(Beginning of Excerpted passage)
The Red Cross volunteers saw the old man perched on top of his of house, and they tried to get his attention.  One shouted, “We are from the Red Cross!”  The man could not understand what they were saying because he was hard of hearing.  They moved closer and shouted again, “We’re from the Red Cross!” 

He shouted back, “It’s been pretty hard out here this year!  I don’t hardly see how I can give anything this time.”

What do we need when we are caught in the storm?  What do we need when we are caught in the deluge?  We might need someone to rescue us, but like the old man, most of us know that we have some responsibility for ourselves.  It is not just all about who is going to rescue us.  What happens when a boat fills up with water?  You get a bucket and start pouring out the water, bailing it out of the boat.  That is where the term bailout originated.
(End of Excerpted passage)
- [Instructions for the task]
Copy the part of the Red Cross passage from "The Red Cross volunteers" up to and including "term bailout originated.". The records that come next are separate material and have no connection to the excerpt about the Red Cross volunteers.
(Beginning of Data excerpts)
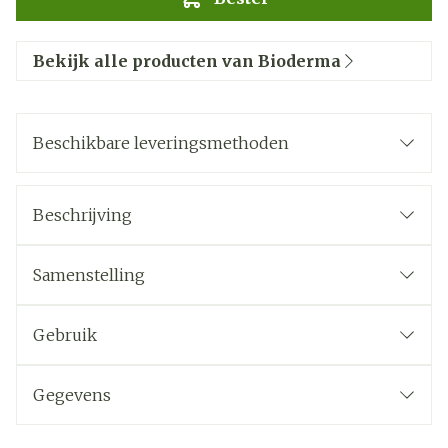
Bekijk alle producten van Bioderma
Beschikbare leveringsmethoden
Beschrijving
Samenstelling
Gebruik
Gegevens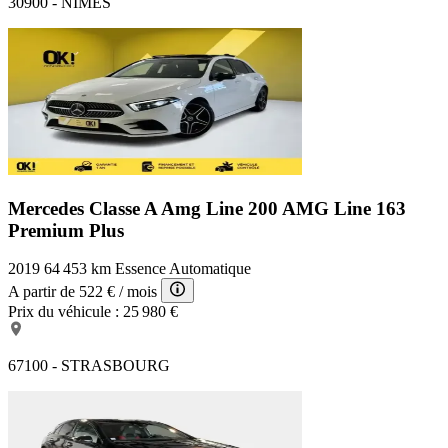
30900 - NIMES
Mercedes Classe A Amg Line
200 AMG Line 163
Premium Plus
2019
64 453 km
Essence
Automatique
A partir de
522 €
/ mois
Prix du véhicule :
25 980 €
67100 - STRASBOURG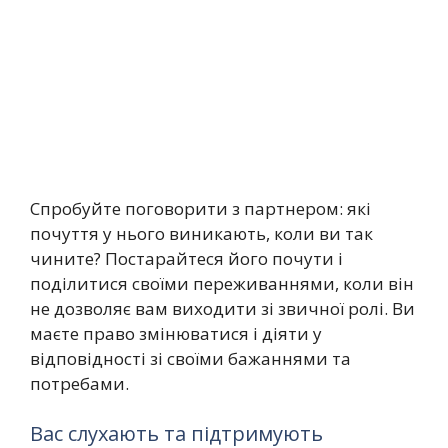
Спробуйте поговорити з партнером: які
почуття у нього виникають, коли ви так
чините? Постарайтеся його почути і
поділитися своїми переживаннями, коли він
не дозволяє вам виходити зі звичної ролі. Ви
маєте право змінюватися і діяти у
відповідності зі своїми бажаннями та
потребами.
Вас слухають та підтримують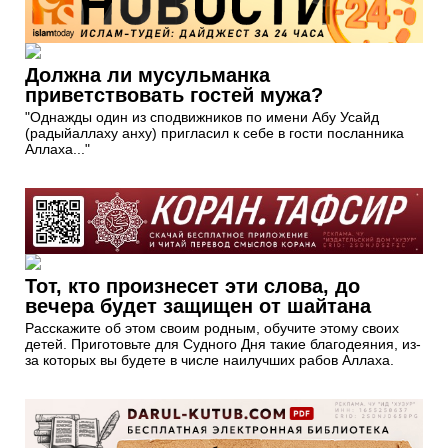
Должна ли мусульманка
приветствовать гостей мужа?
"Однажды один из сподвижников по имени Абу Усайд
(радыйаллаху анху) пригласил к себе в гости посланника
Аллаха..."
Тот, кто произнесет эти слова, до
вечера будет защищен от шайтана
Расскажите об этом своим родным, обучите этому своих
детей. Приготовьте для Судного Дня такие благодеяния, из-
за которых вы будете в числе наилучших рабов Аллаха.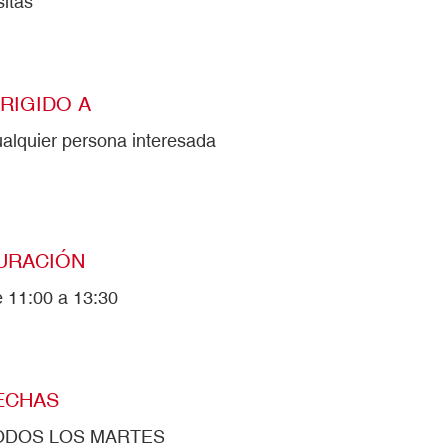
sitas
IRIGIDO A
alquier persona interesada
URACIÓN
 11:00 a 13:30
ECHAS
ODOS LOS MARTES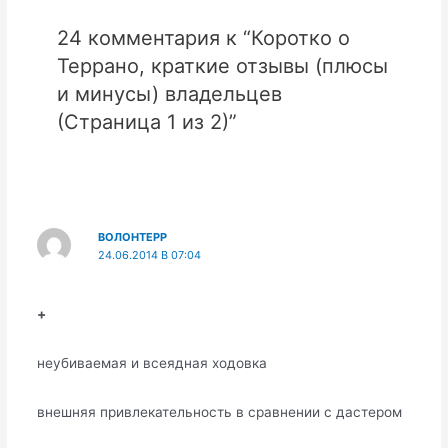
24 комментария к “Коротко о
Террано, краткие отзывы (плюсы
и минусы) владельцев
(Страница 1 из 2)”
ВОЛОНТЕРР
24.06.2014 В 07:04
+
неубиваемая и всеядная ходовка
внешняя привлекательность в сравнении с дастером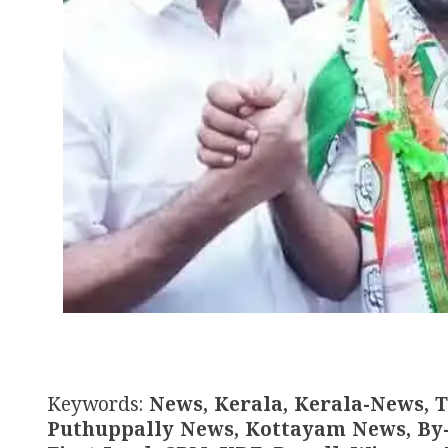
Keywords:
News, Kerala, Kerala-News, T
Puthuppally News, Kottayam News, By-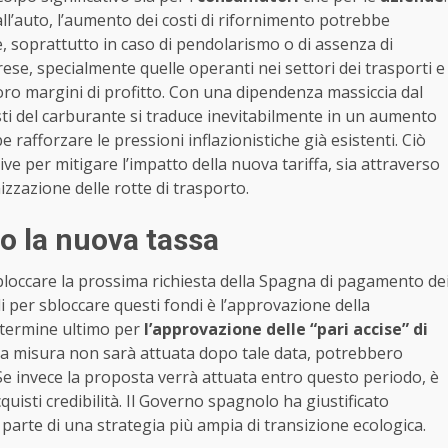
l’auto, l’aumento dei costi di rifornimento potrebbe
, soprattutto in caso di pendolarismo o di assenza di
prese, specialmente quelle operanti nei settori dei trasporti e
loro margini di profitto. Con una dipendenza massiccia dal
ti del carburante si traduce inevitabilmente in un aumento
e rafforzare le pressioni inflazionistiche già esistenti. Ciò
ive per mitigare l’impatto della nuova tariffa, sia attraverso
imizzazione delle rotte di trasporto.
o la nuova tassa
loccare la prossima richiesta della Spagna di pagamento de
i per sbloccare questi fondi è l’approvazione della
 termine ultimo per
l’approvazione delle “pari accise” di
 la misura non sarà attuata dopo tale data, potrebbero
Se invece la proposta verrà attuata entro questo periodo, è
uisti credibilità. Il Governo spagnolo ha giustificato
arte di una strategia più ampia di transizione ecologica.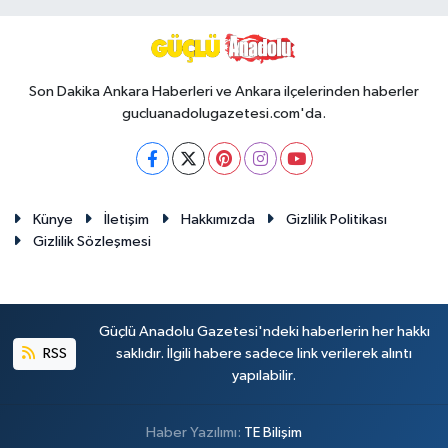
Son Dakika Ankara Haberleri ve Ankara ilçelerinden haberler
gucluanadolugazetesi.com'da.
Künye
İletişim
Hakkımızda
Gizlilik Politikası
Gizlilik Sözleşmesi
Güçlü Anadolu Gazetesi'ndeki haberlerin her hakkı
RSS
saklıdır. İlgili habere sadece link verilerek alıntı
yapılabilir.
Haber Yazılımı:
TE Bilişim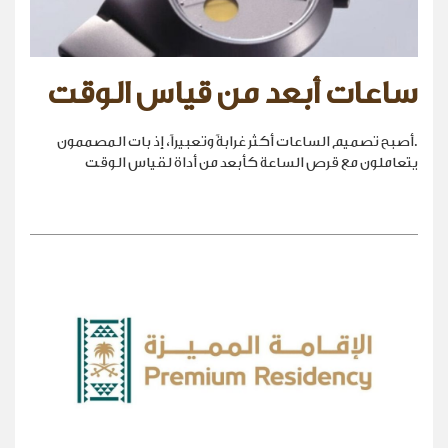
ساعات أبعد من قياس الوقت
.أصبح تصميم الساعات أكثر غرابةً وتعبيراً، إذ بات المصممون
يتعاملون مع قرص الساعة كأبعد من أداة لقياس الوقت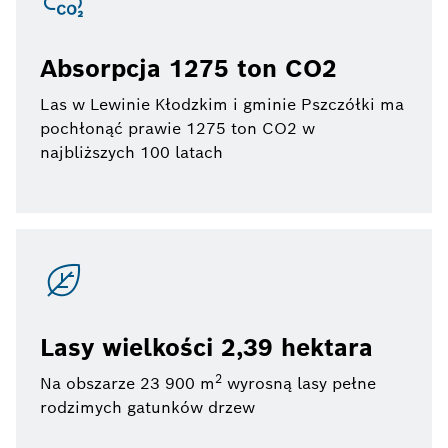
Absorpcja 1275 ton CO2
Las w Lewinie Kłodzkim i gminie Pszczółki ma
pochłonąć prawie 1275 ton CO2 w
najbliższych 100 latach
Lasy wielkości 2,39 hektara
2
Na obszarze 23 900 m
wyrosną lasy pełne
rodzimych gatunków drzew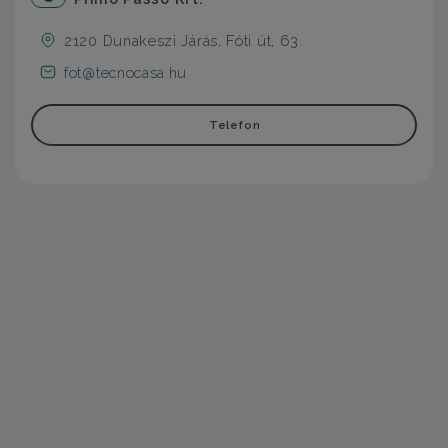
2120 Dunakeszi Járás, Fóti út, 63.
fot@tecnocasa.hu
Telefon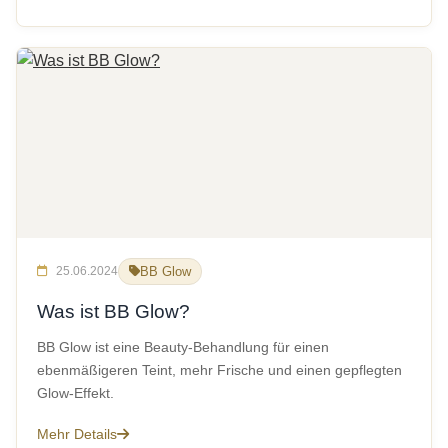
25.06.2024
BB Glow
Was ist BB Glow?
BB Glow ist eine Beauty-Behandlung für einen
ebenmäßigeren Teint, mehr Frische und einen gepflegten
Glow-Effekt.
Mehr Details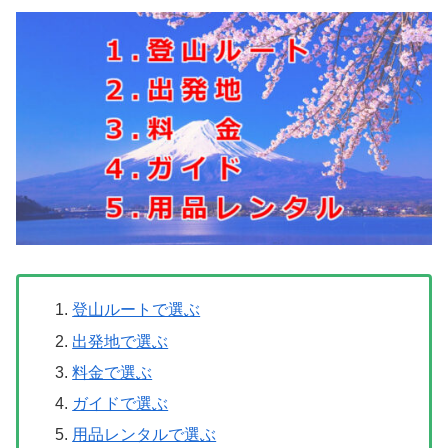
登山ルートで選ぶ
出発地で選ぶ
料金で選ぶ
ガイドで選ぶ
用品レンタルで選ぶ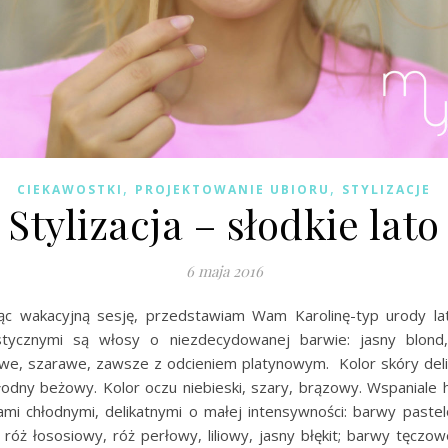
,
,
CIEKAWOSTKI
PROJEKTOWANIE UBIORU
STYLIZACJE
Stylizacja – słodkie lato
6 maja 2016
c wakacyjną sesję, przedstawiam Wam Karolinę-typ urody la
stycznymi są włosy o niezdecydowanej barwie: jasny blond,
we, szarawe, zawsze z odcieniem platynowym. Kolor skóry delik
łodny beżowy. Kolor oczu niebieski, szary, brązowy. Wspaniale 
ami chłodnymi, delikatnymi o małej intensywności: barwy pastel
 róż łososiowy, róż perłowy, liliowy, jasny błękit; barwy tęczo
(End of Data excerpts)
- [Written solution]
The Red Cross volunteers saw the old man perched on top of his of house, and they tried to get his attention.  One shouted, “We are from the Red Cross!”  The man could not understand what they were saying because he was hard of hearing.  They moved closer and shouted again, “We’re from the Red Cross!” 

He shouted back, “It’s been pretty hard out here this year!  I don’t hardly see how I can give anything this time.”

What do we need when we are caught in the storm?  What do we need when we are caught in the deluge?  We might need someone to rescue us, but like the old man, most of us know that we have some responsibility for ourselves.  It is not just all about who is going to rescue us.  What happens when a boat fills up with water?  You get a bucket and start pouring out the water, bailing it out of the boat.  That is where the term bailout originated.